La dysplasie de la hanche au regard de la loi :
La dysplasie coxo-fémorale est considérée comme un vice rédhibitoire par la loi du 22 juin 1989. Or, cette loi considère qu’une action en justice doit être effectuée dans un délai de 30 jours suivant l’achat de l’animal, ce qui est souvent trop précoce pour que les symptômes de la maladie surviennent. Si toutefois une telle action en justice était intentée, l’acheteur peut alors réclamer un remboursement total du prix d’achat mais attention, en échange de la restitution du chiot ! Dans la pratique, lorsqu’une dysplasie avérée dont le stade n’est pas admis par le club de race est constatée, l’usage est de rembourser la moitié du prix d’achat du chiot, qui est alors conservé par son propriétaire.

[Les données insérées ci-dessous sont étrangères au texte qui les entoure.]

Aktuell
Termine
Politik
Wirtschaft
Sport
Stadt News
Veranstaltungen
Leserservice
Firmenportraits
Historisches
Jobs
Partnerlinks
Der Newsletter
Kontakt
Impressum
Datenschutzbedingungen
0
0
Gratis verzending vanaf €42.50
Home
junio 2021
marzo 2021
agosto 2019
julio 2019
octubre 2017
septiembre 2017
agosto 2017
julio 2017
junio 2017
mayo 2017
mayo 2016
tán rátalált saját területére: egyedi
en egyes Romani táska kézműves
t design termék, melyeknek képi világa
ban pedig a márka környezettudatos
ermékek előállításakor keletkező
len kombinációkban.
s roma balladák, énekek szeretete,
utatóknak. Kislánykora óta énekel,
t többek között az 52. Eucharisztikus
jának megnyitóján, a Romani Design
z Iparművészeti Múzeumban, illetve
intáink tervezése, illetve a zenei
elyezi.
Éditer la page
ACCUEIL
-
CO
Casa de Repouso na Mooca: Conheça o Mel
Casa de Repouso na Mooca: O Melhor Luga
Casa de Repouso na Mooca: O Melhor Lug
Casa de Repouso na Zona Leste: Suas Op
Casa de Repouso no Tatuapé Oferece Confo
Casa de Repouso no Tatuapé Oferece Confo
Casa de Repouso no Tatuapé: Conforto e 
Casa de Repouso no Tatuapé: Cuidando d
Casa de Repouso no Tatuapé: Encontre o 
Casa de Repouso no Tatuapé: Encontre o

Que faire pour soulager un chien atteint de dysplasie ?
Tout dépend en fait du degré d’atteinte de l’animal.
Il existe des compléments alimentaires appelés chondro-protecteurs qui en simplifié protègent et aident à la régénération du cartilage qui lui même protège l’articulation. Ils peuvent être donnés lors de la phase de croissance, mais aussi lors de dysplasies avérées (ou d’autres atteintes articulaires d’ailleurs).

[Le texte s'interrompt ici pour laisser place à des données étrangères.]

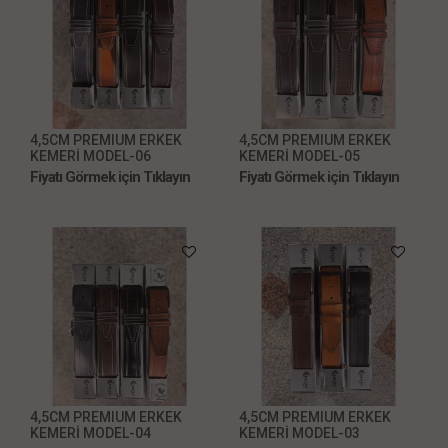
4,5CM PREMIUM ERKEK
4,5CM PREMIUM ERKEK
KEMERİ MODEL-06
KEMERİ MODEL-05
Fiyatı Görmek için Tıklayın
Fiyatı Görmek için Tıklayın
4,5CM PREMIUM ERKEK
4,5CM PREMIUM ERKEK
KEMERİ MODEL-04
KEMERİ MODEL-03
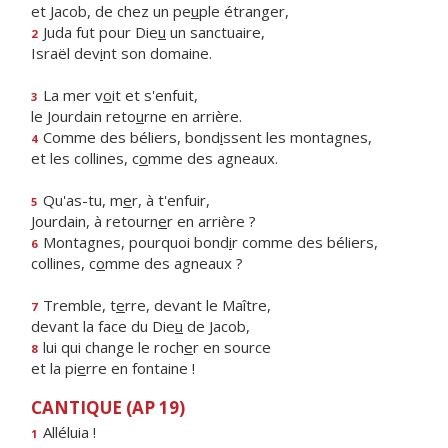
et Jacob, de chez un pe
u
ple étranger,
Juda fut pour Die
u
un sanctuaire,
2
Israël dev
i
nt son domaine.
La mer v
o
it et s'enfuit,
3
le Jourdain reto
u
rne en arrière.
Comme des béliers, bond
i
ssent les montagnes,
4
et les collines, c
o
mme des agneaux.
Qu'as-tu, m
e
r, à t'enfuir,
5
Jourdain, à retourn
e
r en arrière ?
Montagnes, pourquoi bond
i
r comme des béliers,
6
collines, c
o
mme des agneaux ?
Tremble, t
e
rre, devant le Maître,
7
devant la face du Die
u
de Jacob,
lui qui change le roch
e
r en source
8
et la pi
e
rre en fontaine !
CANTIQUE (AP 19)
Alléluia !
1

Pour soulager la douleur lorsqu’elle est installée, des Anti-inflammatoires non stéroïdiens peuvent également être donnés sur prescription vétérinaire (voie orale ou par injections)
Enfin, il existe diverses possibilités d’interventions chirurgicales (section de la tête fémorale, pose d’une prothèse complète de hanche, triple ostéotomie du bassin, section de muscles...) qui seront proposées par le vétérinaire en fonction de la présence ou non d’arthrose, et du degré d’atteinte du chien.